On dirait que c'est la fête, et qu'il y a plein de couleurs; on dirait que la vie est belle.
Mais comme le mur est blanc, et avide, il a bu toutes les couleurs, et c'était bon, et tout a disparu.
Alors le mur blanc, généreux, s'est endormi, et dans son rêve en noir et blanc il nous montre ce qui n'existe plus, le verre et la bouteille, puis pour faire un peu plus champêtre il rajoute une petite déco sur le côté, parce que ça le fait...
L'apareil s'y est trompé, mais pas moi, qui voyait bien que le mur blanc était un mur blanc. Un instant, ça m'a fait réfléchir: finalement, ce n'est pas très différent de ce qui se passe dans le monde de l'entreprise, on prend un objet, on le rend atractif (par exemple, on tranforme un disque dur en ipod, et on rend captif l'usager émerveillé par un bon vieux système propriétaire de derrière les fagots=itunes, et hop, le tour est joué) puis on fait oublier que c'est un objet. Hop hop, toujours plus aveugles, les clients!
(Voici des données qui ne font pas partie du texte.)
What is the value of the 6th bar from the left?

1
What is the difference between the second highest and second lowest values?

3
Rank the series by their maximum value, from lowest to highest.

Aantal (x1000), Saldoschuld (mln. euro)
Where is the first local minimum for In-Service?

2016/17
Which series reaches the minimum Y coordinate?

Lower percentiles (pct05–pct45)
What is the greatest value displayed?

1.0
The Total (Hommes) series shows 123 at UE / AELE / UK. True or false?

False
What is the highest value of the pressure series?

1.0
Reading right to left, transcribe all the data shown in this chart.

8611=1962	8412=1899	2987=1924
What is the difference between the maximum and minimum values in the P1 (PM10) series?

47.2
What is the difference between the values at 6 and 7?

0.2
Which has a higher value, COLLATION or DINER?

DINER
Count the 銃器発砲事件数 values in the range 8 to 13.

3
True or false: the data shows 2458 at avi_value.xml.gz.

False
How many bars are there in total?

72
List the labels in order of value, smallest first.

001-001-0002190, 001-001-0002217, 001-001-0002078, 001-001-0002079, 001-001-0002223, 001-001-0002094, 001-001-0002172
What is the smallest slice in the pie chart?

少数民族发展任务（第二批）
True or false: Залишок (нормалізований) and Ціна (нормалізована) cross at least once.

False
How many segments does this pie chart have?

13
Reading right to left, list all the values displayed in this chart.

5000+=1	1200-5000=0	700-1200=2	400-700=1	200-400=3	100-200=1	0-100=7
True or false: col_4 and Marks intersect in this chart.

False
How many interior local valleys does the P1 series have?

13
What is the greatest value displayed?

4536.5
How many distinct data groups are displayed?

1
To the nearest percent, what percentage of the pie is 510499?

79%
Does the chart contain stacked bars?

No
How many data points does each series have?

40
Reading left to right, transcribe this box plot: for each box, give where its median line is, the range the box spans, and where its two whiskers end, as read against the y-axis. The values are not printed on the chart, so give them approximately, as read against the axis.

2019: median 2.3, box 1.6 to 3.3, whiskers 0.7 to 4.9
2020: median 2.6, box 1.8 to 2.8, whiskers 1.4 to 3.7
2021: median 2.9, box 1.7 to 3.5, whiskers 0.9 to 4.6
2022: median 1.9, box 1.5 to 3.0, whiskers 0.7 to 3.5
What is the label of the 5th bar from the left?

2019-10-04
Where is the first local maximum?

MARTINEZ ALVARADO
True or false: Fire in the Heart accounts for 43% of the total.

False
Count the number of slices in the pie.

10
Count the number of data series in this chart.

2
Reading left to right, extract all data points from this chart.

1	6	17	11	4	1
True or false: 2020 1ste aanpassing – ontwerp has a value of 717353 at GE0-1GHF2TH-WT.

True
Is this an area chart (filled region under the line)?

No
Mythe de la caverne alors, si je considère la vulgaire bouteille d'huile et le verre pas propre qui se trouvaient derrière moi.
Mais reprenons la fête, buvons et vive les cotillons.
De toute manière cette image n'existe pas. Un peu comme une fête, qui si on la regarde attentivement, n'a pas trop d'intérêt, et qui pourtant vit par les projections qu'on met en elle. La caverne au coeur des désirs donc, en noir et blanc ou pas, au détour d'un chemin, d'une rencontre, d'une conversation, et même pourquoi pas d'une image débile issue d'un mur blanc repu.
Et un article de plus dans l'escarcelle, un!